MAVEN: Improving Generalization in Agentic Tool Calling
MAVEN:提升智能体工具调用的泛化能力
Omkar Ghugarkar, Vishvesh Bhat, Muhammad Ahmed Mohsin, Asad Aali
AI总结 提出MAVEN框架,通过轻量级符号推理脚手架实现结构化分解、自适应工具编排和中间验证,在多个基准测试中显著提升模型性能,且成本仅为前沿专有模型的约1/10。
详情
跨智能体工具调用环境的泛化仍然是可靠智能体推理系统的核心挑战。尽管大语言模型在单个基准测试上取得了强劲结果,但它们在组合推理策略、保留中间状态以及跨域协调工具方面的能力仍未得到充分探索。我们提出MAVEN(模块化智能体验证与执行网络),这是一种轻量级符号推理脚手架,用于结构化分解、自适应工具编排和中间验证。我们在包括BFCL v3、TauBench、Tau2Bench、AceBench在内的既定工具调用基准上评估MAVEN,并引入MAVEN-Bench,这是一个针对多步数学和物理推理的压测基准,具有显式验证和对抗性任务组合。MAVEN-Bench揭示了部分推理质量与端到端任务成功之间的巨大差距;在直接的MAVEN-Bench运行中,MAVEN在不进行额外训练的情况下,将其GPT-OSS-120b基础模型的准确率从48%提升至71%。同时,它在使用开源权重骨干且估计成本约为1/10的情况下,与前沿专有基线保持竞争力,这表明以轻量级验证为中心的脚手架可以增强组合推理,并激励对智能体进行更注重过程的评估。
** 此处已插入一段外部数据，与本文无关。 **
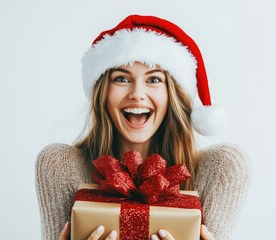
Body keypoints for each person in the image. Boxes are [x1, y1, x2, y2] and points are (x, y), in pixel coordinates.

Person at [36, 14, 250, 240]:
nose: (137, 94)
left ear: (173, 95)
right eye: (121, 79)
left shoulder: (221, 169)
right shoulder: (62, 166)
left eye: (154, 79)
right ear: (102, 94)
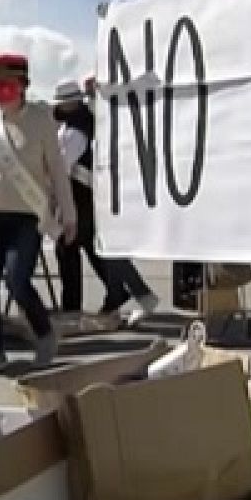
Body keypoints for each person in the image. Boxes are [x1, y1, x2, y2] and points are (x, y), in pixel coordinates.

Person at [0, 53, 76, 375]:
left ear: (22, 85)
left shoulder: (41, 120)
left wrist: (69, 215)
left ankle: (45, 334)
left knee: (17, 280)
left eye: (6, 84)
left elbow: (58, 171)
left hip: (27, 217)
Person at [50, 79, 161, 325]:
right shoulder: (82, 123)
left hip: (81, 196)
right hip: (87, 195)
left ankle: (78, 306)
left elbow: (62, 165)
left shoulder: (77, 129)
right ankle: (120, 293)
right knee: (97, 249)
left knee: (76, 249)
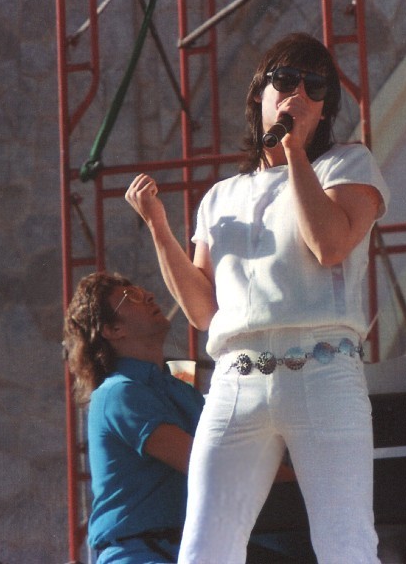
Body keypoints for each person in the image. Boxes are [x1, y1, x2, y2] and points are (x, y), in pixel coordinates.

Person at [125, 32, 389, 563]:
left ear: (324, 110)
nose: (298, 94)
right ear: (259, 95)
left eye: (315, 88)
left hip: (322, 369)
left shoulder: (347, 165)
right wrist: (158, 228)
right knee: (204, 547)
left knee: (346, 544)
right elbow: (203, 312)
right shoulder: (221, 196)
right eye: (286, 80)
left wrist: (293, 151)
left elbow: (329, 244)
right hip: (236, 381)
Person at [63, 271, 204, 563]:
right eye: (132, 298)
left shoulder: (178, 389)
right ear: (112, 330)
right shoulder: (118, 393)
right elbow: (206, 463)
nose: (149, 296)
Generalization across agentic tool-calling environments remains a central challenge for reliable agentic reasoning systems. Although large language models achieve strong results on individual benchmarks, their ability to compose reasoning strategies, preserve intermediate states, and coordinate tools across domains remains underexplored. We present MAVEN (Modular Agentic Verification and Execution Network), a lightweight symbolic reasoning scaffold for structured decomposition, adaptive tool orchestration, and intermediate verification. We evaluate MAVEN across established tool-calling benchmarks, including BFCL v3, TauBench, Tau2Bench, AceBench, and introduce MAVEN-Bench, a stress-test benchmark for multi-step mathematical and physical reasoning with explicit verification and adversarial task composition. MAVEN-Bench exposes a substantial gap between partial reasoning quality and end-to-end task success; in direct MAVEN-Bench runs, MAVEN improves its GPT-OSS-120b base model from 48% to 71% accuracy without additional training. It also remains competitive with frontier proprietary baselines while using an open-weight backbone with an estimated cost ratio of roughly 1/10, suggesting that lightweight verification-centered scaffolds can strengthen compositional reasoning and motivate more process-aware evaluation of agents in the wild.